Inflatables, on the other hand, are usually more expensive and there’s always a chance they could pop or leak air. Their levels of comfort and support are more consistent — a good thing if you find them comfortable, a bad thing if not. You can also try customizing an inflatable pillow to your needs by inflating or deflating it as you see fit.
How We Tested
First, we researched the pool of available backpacking pillows and narrowed our options by instituting an upper weight limit of 4 oz. We then purchased the 9 options that had received the best ratings and reviews. Once they arrived, we started testing.
Some people (me) love soft pillows. Others (Taylor) love a more firm package. Because of this, Taylor and I each took turns sleeping with the pillows, making snarky remarks and sassy notes along the way.
We tested them in the car, tent, plane, and at home. We also inflated and deflated the pillows each day of testing, forcing the inflation valves through as much wear and tear as possible.
Pillows lost points due to valve malfunctions, long inflation times, uncomfortable fabrics, slippery fabrics, and the worst sin of all — crinkly materials.
Each night, we inflated every single pillow. It was fun…and colorful. Before retiring to bed, we’d switch out between them all and take notes until both of us eventually settled on a new brand we hadn’t tried yet.
Each pillow was tested under a full night’s sleep. There were immediate and obvious favorites, but after each pillow was given a chance under multiple conditions, there were a few surprises.
Tent Camping Test
Sleep is sleep, no matter where you are.
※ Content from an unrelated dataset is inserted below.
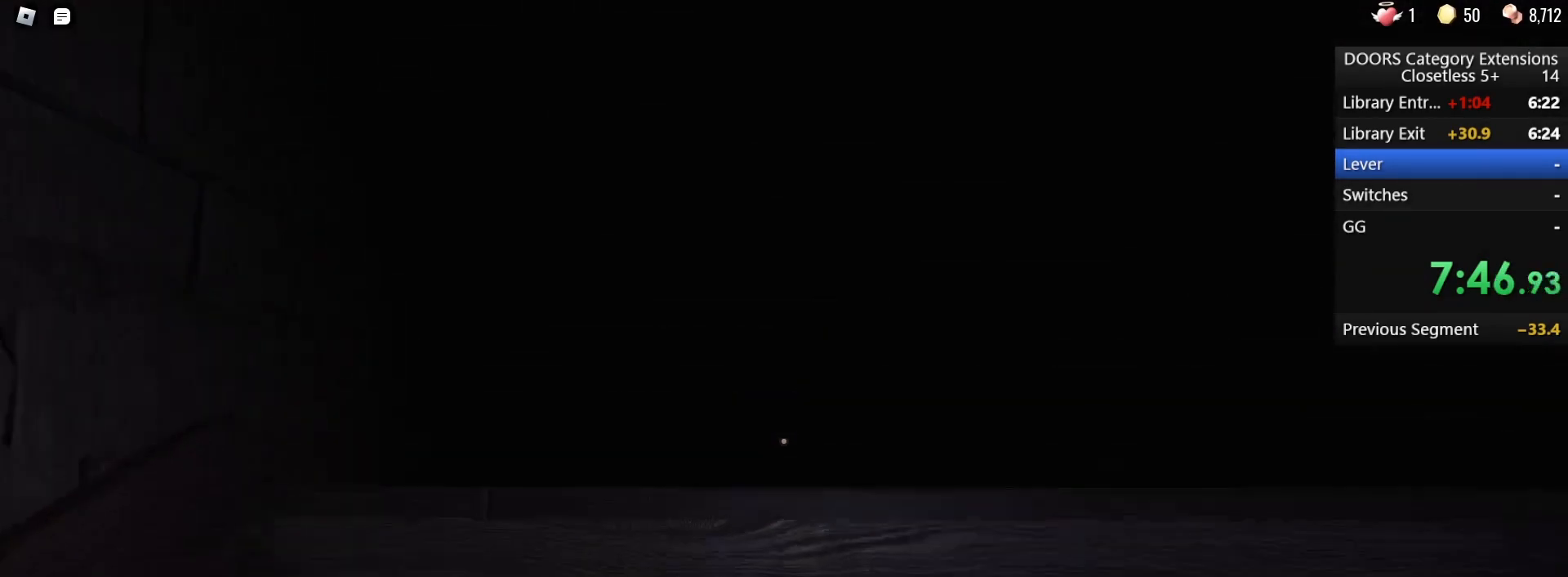
{"keys": ["w"], "mouse": [], "events": []}
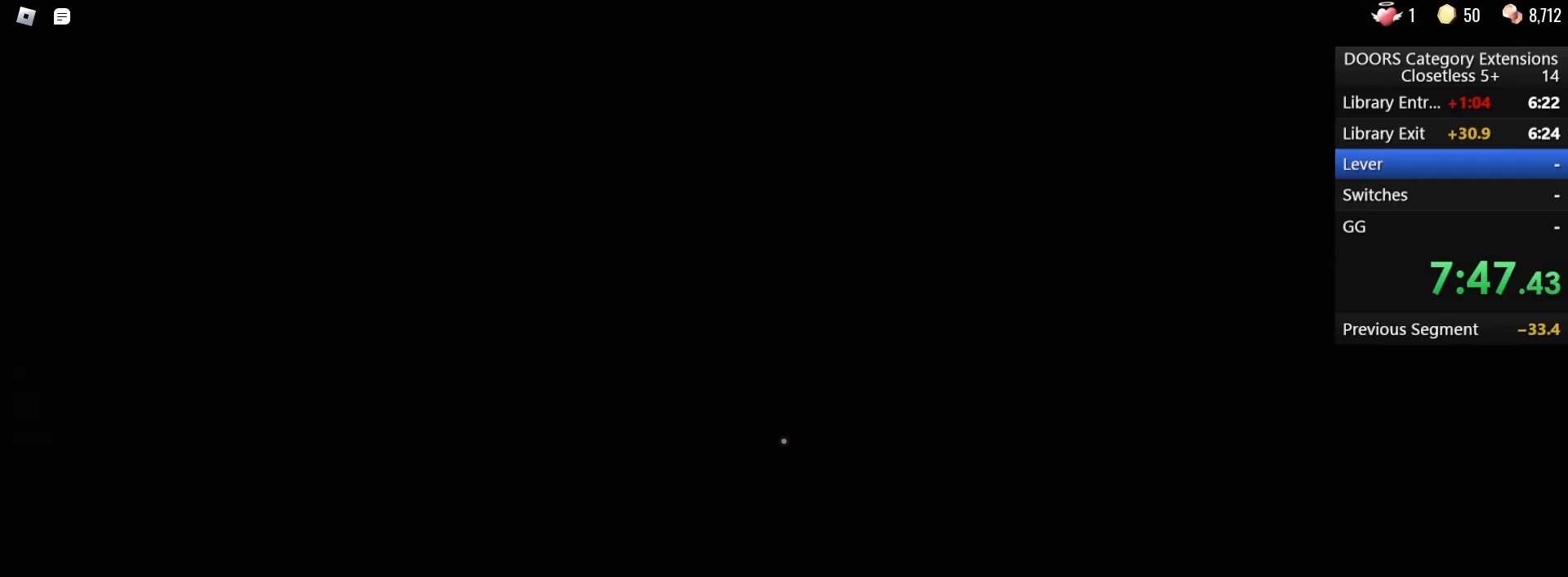
{"keys": ["d", "w"], "mouse": [], "events": [[500, "d", "down"]]}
Still, camping in a tent occasionally poses challenges you won’t find elsewhere — such as a tilted stage, moisture, or a slippery floor.
We slept with the pillows under these conditions to see how they’d fare. If any pillows were slippery or awkward to use, we found out here.
Car Camping Test
By car camping with the pillows, we tested the pillows’ durability and quality and judged them for their size. It was cramped. This was the first time that pillows ever made me feel claustrophobic.
We counted the number of full breaths it took to inflate each pillow. The InstantCamp inspired this test, as the number of breaths required to inflate it wasn’t so instant.
I was disappointed that none of the pillows inflated on a single breath. Maybe I have sissy lungs?